▶ [Assigned task]: List each line of the records below that contains the word "value".

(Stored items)
"""

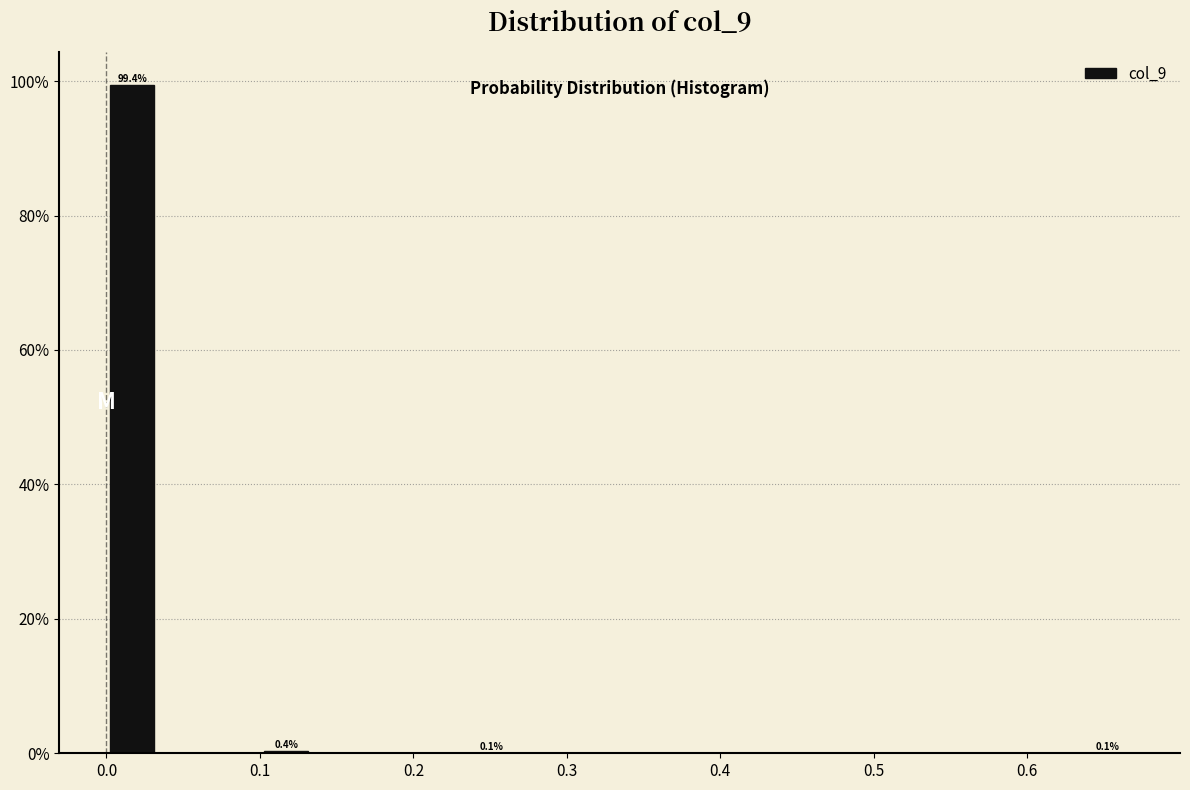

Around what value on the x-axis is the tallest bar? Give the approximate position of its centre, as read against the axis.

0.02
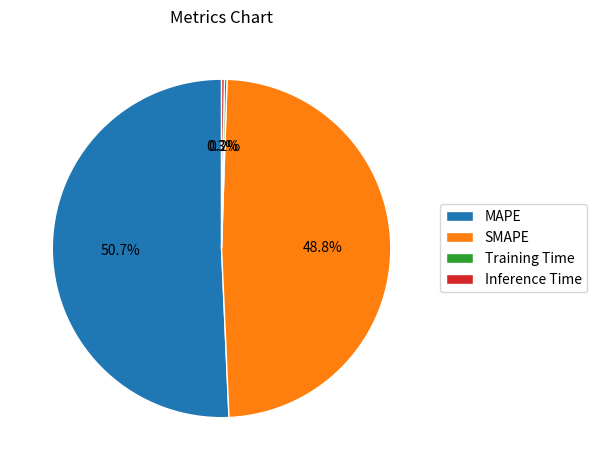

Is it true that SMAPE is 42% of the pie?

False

"""

▶ [Exercise solution]:
Around what value on the x-axis is the tallest bar? Give the approximate position of its centre, as read against the axis.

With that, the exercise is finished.